Tethered cord syndrome (TCS) refers to pathological conditions where the spinal cord or its conus medullaris is subjected to traction due to congenital or acquired factors. This traction results in ischemia, hypoxia, and degeneration of neural tissue, causing a series of neurological symptoms and signs such as pain in the lumbosacral region or legs, as well as motor and sensory disturbances. The condition is most commonly seen in infants, young children, and adolescents, with a higher prevalence among females than males. TCS typically progresses slowly and often involves the lumbosacral spinal cord, leading to an abnormally low positioning of the conus medullaris in many cases.
Clinical Manifestations
Abnormal Lumbosacral Skin
Characteristic skin abnormalities are frequently observed. Ninety percent of affected children present with subcutaneous masses. Fifty percent may exhibit skin dimples, meningocele, vascular malformations, or hypertrichosis (excessive hair growth).
Pain
Pain is the most common symptom. It is typically diffuse and lacks a dermatome-specific distribution. The pain may be unilateral or bilateral radiating pain. In children, pain is often localized to the lumbosacral region and may radiate to the lower limbs. In adults, pain is more widespread and may involve the deep anal and rectal regions, the middle of the buttocks, the perineum, the lower limbs, and the lower back.
Bladder and Rectal Dysfunction
Bladder and rectal symptoms are commonly seen together. Bladder dysfunction may include bedwetting, urinary frequency, urgency, incontinence, or retention. Rectal issues may manifest as constipation or fecal incontinence. In children, bedwetting and urinary incontinence are the most common presentations.
Sensory Impairment
Numbness or reduced sensation often occurs in the saddle region and distal lower limb skin. Skin ulcers may also develop in these areas.
Motor Dysfunction
Progressive weakness in one or both lower limbs and difficulty walking are commonly observed motor impairments.
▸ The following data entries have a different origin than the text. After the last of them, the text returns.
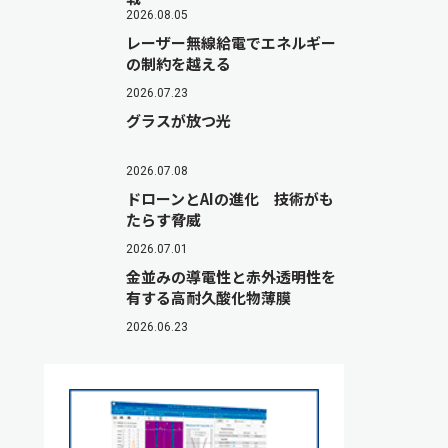
2026.08.05
レーザー無線給電でエネルギー
の制約を越える
2026.07.23
グラスが放つ光
2026.07.08
ドローンとAIの進化 技術がも
たらす脅威
2026.07.01
金並みの導電性と赤外透明性を
有する高耐久酸化物薄膜
2026.06.23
Musculoskeletal Abnormalities
Foot deformities are the most frequent musculoskeletal features. These may include foot asymmetry, high-arched clubfoot, claw toes, and dystrophic ulcers.
Auxiliary Testing
MRI
MRI is the optimal and preferred diagnostic tool, capable of clearly demonstrating the position and morphology of the conus medullaris, as well as revealing any thickened filum terminale. MRI can also detect conditions such as intraspinal (or extraspinal) lipomas, teratomas, syringomyelia, split cord malformations, and other abnormalities.
CT
CT imaging is useful in visualizing bone deformities such as spina bifida.
X-ray Imaging
X-rays are primarily employed to assess for scoliosis and to guide preoperative vertebral localization.
Other Tests
Additional diagnostic tools include neuroelectrophysiological tests, ultrasound, and bladder function assessments, which are instrumental for diagnosis and evaluation of postoperative functional status.
Diagnosis
Diagnosis requires a combination of clinical presentation and radiological evaluations. Common diagnostic clues include widespread pain that cannot be explained by damage to a single nerve, adult-onset symptoms with evident triggers, bladder and rectal dysfunction often complicated by urinary tract infections, progressively worsening sensory and motor disturbances, congenital anomalies, and a history of prior lumbar surgery. MRI and/or CT myelography may reveal abnormal positioning of the conus medullaris or a thickened filum terminale. Early symptoms may be covert, making diagnosis challenging in some cases.

Figure 1 Schematic relationship between the conus medullaris and lipomas in tethered cord syndrome
(1) Lipoma connected to the conus medullaris via fibrous bands.
(2) Lipoma connected to the filum terminale via fibrous bands.
(3) Lipoma directly connected to the conus medullaris.
(4) Lipoma traversing the fascia and connecting to the conus medullaris.
(5) Elongated, thickened filum terminale or transformed lipoma shape.
1, Spinal cord
2, Filum terminale
3, Lipoma
Treatment
Surgery is currently the only effective treatment option. The primary goals of surgical intervention are to release spinal cord tethering and nerve compression, restore local microcirculation, correct associated deformities, and promote recovery of neural function. In cases with concurrent lipomas, the main surgical objective is detethering and volume reduction, aiming to remove the tumor as much as possible while minimizing complications such as spinal cord injury. Earlier surgical intervention generally achieves better outcomes; however, postoperative risks include adhesion recurrence and retethering, which may necessitate reoperation.